Des régions entières ont été désertées, des villes réduites à l’état de ruines et définitivement vidées de leurs habitants. Dans un monde globalisé, la chute d’un empire peut provoquer, par effet domino, la chute de tous les autres. Toutes les civilisations sont mortelles. Il suffit qu’un événement imprévisible se produise et les rouages parfaitement huilés commencent à se gripper, sans possibilité de retour en arrière. Ce qui pourrait passer pour anecdotique peut être à l’origine de destructions spectaculaires et d’un changement d’âge, sinon d’ère.

De cet effondrement sont nées de nouvelles civilisations, après quelques siècles de chaos et de reconstruction : Athènes puis Rome vont connaître leurs siècles de gloire avant de disparaître à leur tour.

Dans son livre aussi passionnant qu’érudit, Eric H. Cline, en plus de lever le voile sur les ombres du passé et de nous apporter quelques éclaircissements sur cette période mal connue de la fin de l’âge du Bronze, nous fait réfléchir sur notre monde actuel. Quand il l’a publié, en 2014, le monde sortait péniblement de l’éclatement de la bulle financière de 2008 dont il dit qu’elle aurait pu connaître les mêmes conséquences pour le monde moderne que les catastrophes survenues aux alentours de 1200 avant J.C. si les banques n’avaient pas été renflouées. Et la crise du coronavirus n’était pas encore venue se greffer sur cet « incident » monétaire…

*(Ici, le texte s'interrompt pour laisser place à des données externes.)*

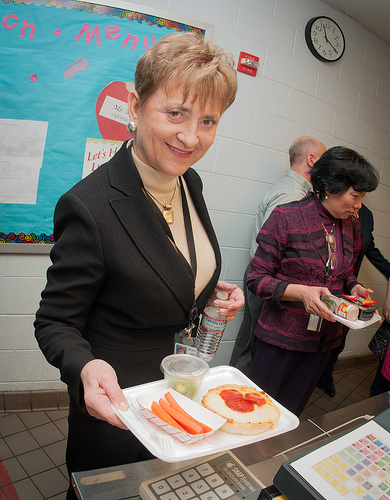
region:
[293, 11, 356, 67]
round wall clock on a white wall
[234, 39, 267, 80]
red fire alarm on a wall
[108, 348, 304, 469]
cafeteria lunch tray with food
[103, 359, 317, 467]
lunch tray with carrots and pizza bread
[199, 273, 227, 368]
bottle of water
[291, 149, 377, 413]
lady getting her lunch in a cafeteria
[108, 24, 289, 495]
lady with short hair carrying a cafeteria tray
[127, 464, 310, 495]
cash register in a cafeteria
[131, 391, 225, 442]
paper boat of carrot sticks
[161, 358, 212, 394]
plastic cup full of kiwi slices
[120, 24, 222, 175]
A happy hungry woman.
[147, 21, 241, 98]
A short hairstyle.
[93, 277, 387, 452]
Trays of food to eat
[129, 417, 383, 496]
Buttons for ringing up sales.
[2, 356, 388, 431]
Tile flooring.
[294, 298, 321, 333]
An ID badge.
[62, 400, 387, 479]
A metal counter for the cash register to rest upon.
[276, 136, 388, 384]
More people waiting in line to purchase their food.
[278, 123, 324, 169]
Balding man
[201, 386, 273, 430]
Personal pizza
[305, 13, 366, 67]
clock on the wall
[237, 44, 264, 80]
red fire alarm device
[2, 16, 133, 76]
words on bulletin board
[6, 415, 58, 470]
part of tiled floor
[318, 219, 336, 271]
a necklace worn by lady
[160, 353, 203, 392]
clear container with food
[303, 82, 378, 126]
portion of white wall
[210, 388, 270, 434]
pepperoni and cheese pizza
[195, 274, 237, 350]
bottle of water in hand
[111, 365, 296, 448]
white tray with food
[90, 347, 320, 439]
A full lunch tray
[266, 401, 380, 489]
A register for ringing up food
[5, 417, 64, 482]
A tile floor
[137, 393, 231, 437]
Carrot sticks in a paper basket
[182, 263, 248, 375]
A woman holding a water bottle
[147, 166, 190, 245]
A woman wearing a gold pendant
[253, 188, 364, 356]
A woman in a purple and black jacket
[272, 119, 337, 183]
A balding man's head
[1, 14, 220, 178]
A decorated board behind a woman's head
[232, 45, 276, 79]
A fire alarm on a tile wall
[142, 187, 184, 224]
a gold necklace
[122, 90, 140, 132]
earring on woman's ear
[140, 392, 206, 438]
carrots in container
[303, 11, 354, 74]
a clock on wall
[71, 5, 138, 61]
words on bulletin board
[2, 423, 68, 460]
part of tile floor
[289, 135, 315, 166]
back of balding man's head and ear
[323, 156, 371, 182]
portion of black hair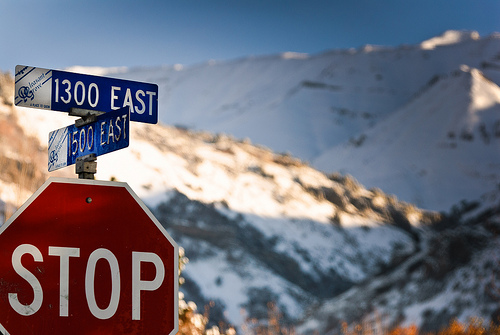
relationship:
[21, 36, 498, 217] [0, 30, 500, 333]
snow on mountains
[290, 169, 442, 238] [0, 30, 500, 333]
rocks on mountains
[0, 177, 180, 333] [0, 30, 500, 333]
stop sign near mountains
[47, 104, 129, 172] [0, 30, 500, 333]
street sign near mountains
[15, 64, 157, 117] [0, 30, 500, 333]
street sign near mountains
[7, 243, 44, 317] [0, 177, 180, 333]
letter on stop sign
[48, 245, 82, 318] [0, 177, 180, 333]
letter on stop sign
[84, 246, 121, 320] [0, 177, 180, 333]
letter on stop sign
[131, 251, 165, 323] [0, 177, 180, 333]
letter on stop sign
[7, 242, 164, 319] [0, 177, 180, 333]
stop on stop sign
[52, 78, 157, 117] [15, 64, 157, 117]
letters on street sign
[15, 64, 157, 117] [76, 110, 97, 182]
street sign on top of pole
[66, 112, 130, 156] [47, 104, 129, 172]
letters on street sign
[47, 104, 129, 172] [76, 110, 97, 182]
street sign on pole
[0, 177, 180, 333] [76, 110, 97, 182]
stop sign on pole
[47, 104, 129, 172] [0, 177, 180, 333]
street sign over stop sign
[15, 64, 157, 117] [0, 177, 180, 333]
street sign over stop sign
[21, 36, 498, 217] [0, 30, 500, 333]
snow covering mountains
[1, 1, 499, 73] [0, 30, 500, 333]
sky over mountains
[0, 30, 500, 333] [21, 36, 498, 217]
mountains covered by snow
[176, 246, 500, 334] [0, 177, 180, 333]
leaves behind stop sign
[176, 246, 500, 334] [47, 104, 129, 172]
leaves behind street sign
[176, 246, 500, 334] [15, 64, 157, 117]
leaves behind street sign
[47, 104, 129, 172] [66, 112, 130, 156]
street sign with letters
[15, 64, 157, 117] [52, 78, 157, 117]
street sign with letters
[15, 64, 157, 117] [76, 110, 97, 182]
street sign on pole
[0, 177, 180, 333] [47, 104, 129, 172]
stop sign under street sign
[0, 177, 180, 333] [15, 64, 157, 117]
stop sign under street sign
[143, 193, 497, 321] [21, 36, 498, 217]
shadow on snow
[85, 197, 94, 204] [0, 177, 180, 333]
bolt in stop sign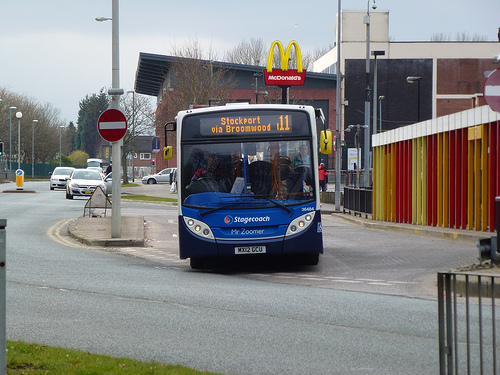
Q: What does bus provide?
A: Transportation.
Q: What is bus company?
A: Stagecoach.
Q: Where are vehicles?
A: Behind bus.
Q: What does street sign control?
A: Traffic.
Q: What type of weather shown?
A: Overcast.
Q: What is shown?
A: Information.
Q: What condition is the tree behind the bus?
A: Dead.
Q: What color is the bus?
A: Blue, grey and silver.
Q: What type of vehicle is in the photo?
A: A bus.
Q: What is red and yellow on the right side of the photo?
A: Fence slats.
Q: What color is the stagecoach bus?
A: Blue and black.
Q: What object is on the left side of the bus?
A: Light post.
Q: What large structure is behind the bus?
A: Building.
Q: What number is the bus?
A: 11.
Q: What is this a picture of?
A: Public bus.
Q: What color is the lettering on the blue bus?
A: Gold and white.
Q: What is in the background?
A: A McDonalds sign.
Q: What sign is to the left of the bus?
A: Do not enter.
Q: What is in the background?
A: Parked cars.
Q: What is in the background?
A: A large building.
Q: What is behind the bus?
A: Mcdonalds.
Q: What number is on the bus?
A: Number 11.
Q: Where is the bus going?
A: Stockport.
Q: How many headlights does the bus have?
A: 6 altogether.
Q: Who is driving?
A: The bus driver.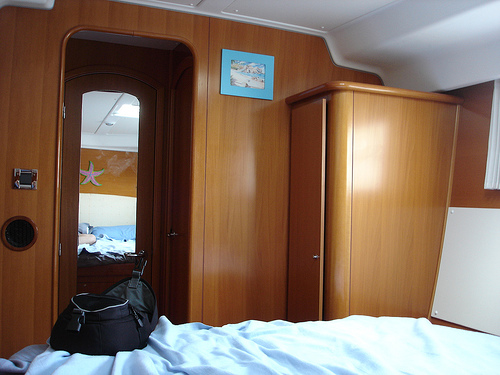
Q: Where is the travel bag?
A: On the bed.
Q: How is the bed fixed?
A: Not made up.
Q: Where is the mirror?
A: On door.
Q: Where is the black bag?
A: On bed.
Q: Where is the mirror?
A: Across the bed.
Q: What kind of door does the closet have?
A: Open.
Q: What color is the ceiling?
A: White.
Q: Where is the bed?
A: In a bathroom.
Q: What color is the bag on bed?
A: Black.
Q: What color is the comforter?
A: White.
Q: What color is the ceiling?
A: White.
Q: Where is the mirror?
A: On closet.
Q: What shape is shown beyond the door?
A: A Star.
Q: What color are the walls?
A: Brown.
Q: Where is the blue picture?
A: On the wall.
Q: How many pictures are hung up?
A: Two.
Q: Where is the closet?
A: Right of the doorway.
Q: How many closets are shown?
A: One.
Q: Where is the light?
A: Beyond the door.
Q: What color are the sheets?
A: White.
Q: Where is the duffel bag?
A: On the bed.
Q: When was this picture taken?
A: On vacation.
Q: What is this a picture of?
A: The interior of an RV.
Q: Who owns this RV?
A: Bob and Sally.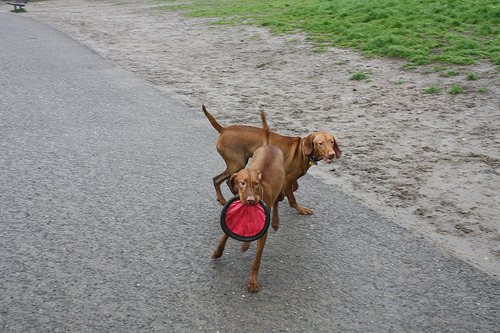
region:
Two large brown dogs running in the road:
[183, 90, 367, 295]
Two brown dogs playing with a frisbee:
[170, 95, 367, 314]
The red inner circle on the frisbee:
[227, 196, 267, 238]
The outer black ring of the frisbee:
[220, 193, 275, 245]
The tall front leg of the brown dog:
[245, 195, 286, 296]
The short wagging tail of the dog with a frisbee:
[254, 109, 276, 144]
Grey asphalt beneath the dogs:
[286, 236, 391, 326]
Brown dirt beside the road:
[372, 86, 477, 223]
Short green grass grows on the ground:
[345, 8, 489, 46]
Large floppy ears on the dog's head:
[302, 132, 348, 155]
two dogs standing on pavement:
[196, 98, 344, 296]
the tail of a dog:
[200, 103, 227, 140]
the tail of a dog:
[255, 105, 275, 145]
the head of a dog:
[299, 130, 347, 167]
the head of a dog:
[222, 170, 272, 212]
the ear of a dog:
[298, 133, 317, 160]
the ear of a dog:
[333, 133, 343, 163]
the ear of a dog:
[223, 170, 239, 192]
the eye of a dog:
[236, 177, 248, 188]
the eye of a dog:
[315, 138, 327, 150]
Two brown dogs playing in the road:
[170, 98, 382, 300]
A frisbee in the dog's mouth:
[212, 195, 275, 242]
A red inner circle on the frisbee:
[226, 200, 269, 235]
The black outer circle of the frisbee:
[217, 191, 275, 246]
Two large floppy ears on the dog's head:
[302, 130, 349, 160]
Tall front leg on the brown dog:
[247, 201, 279, 301]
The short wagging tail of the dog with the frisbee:
[256, 107, 278, 155]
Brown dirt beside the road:
[389, 113, 487, 230]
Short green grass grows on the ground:
[362, 12, 474, 58]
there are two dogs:
[185, 81, 379, 331]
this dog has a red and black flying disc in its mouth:
[192, 93, 307, 307]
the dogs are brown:
[172, 54, 345, 309]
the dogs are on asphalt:
[144, 43, 353, 324]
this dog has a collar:
[292, 110, 349, 183]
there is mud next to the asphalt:
[160, 32, 497, 244]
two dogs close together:
[191, 117, 379, 281]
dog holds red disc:
[205, 175, 290, 268]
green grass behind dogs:
[309, 2, 449, 92]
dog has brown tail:
[185, 107, 237, 147]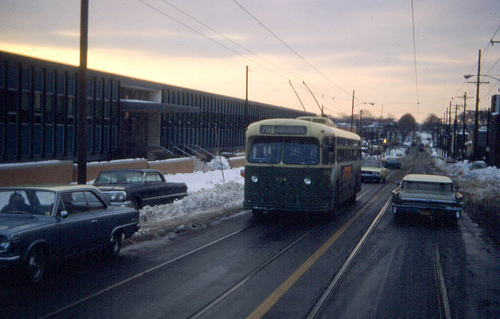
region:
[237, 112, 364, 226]
a yellow and green trolley car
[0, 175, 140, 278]
a car on street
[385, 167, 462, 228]
a car driving on street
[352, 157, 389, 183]
a car driving on street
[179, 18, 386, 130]
overhead power transmission lines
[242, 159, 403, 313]
a long yellow stripe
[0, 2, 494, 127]
a cloudy grey sky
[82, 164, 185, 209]
a parked dark car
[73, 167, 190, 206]
a snowed in parked car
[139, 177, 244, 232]
a large snow bank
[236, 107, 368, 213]
bus on icy street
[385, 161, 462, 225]
car on black street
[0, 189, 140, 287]
car on black street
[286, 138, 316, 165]
front window of bus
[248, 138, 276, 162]
front window of bus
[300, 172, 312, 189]
head light of bus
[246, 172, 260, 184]
head light of bus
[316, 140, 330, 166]
side window of bus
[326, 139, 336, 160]
side window of bus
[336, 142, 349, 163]
side window of bus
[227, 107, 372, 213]
THE BUS IS GREEN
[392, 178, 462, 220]
THE CAR IS BLUE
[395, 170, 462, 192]
THE CAR HAS A WHITE ROOF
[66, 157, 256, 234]
THE SNOW IS PILLED UP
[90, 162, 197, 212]
THE CAR IS BLACK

Il se pourrait bien que notre époque soit, à l’image du Bronze récent, une période charnière. Changements climatiques, sécheresses et famines, soulèvements de populations, gigantesques séismes (et tsunamis), risques systémiques pour les échanges internationaux, populations désespérées fuyant leurs terres devenues inhabitables, et maintenant virus meurtrier, nous vivons déjà tout cela depuis une vingtaine d’années. L’actuelle crise sanitaire que notre espèce traverse sera-t-elle la goutte d’eau qui fera basculer notre monde dans un nouvel âge ? Quelles nouvelles civilisations en naîtront ?

L’avenir (pas si lointain) le dira. Etudier le passé permet de mieux appréhender le présent et de préparer l’avenir. Je vous laisse sur cette réflexion…

Eric H. Cline, 1177 avant J.C., le jour où la civilisation s’est effondrée, Paris : La Découverte, 2016.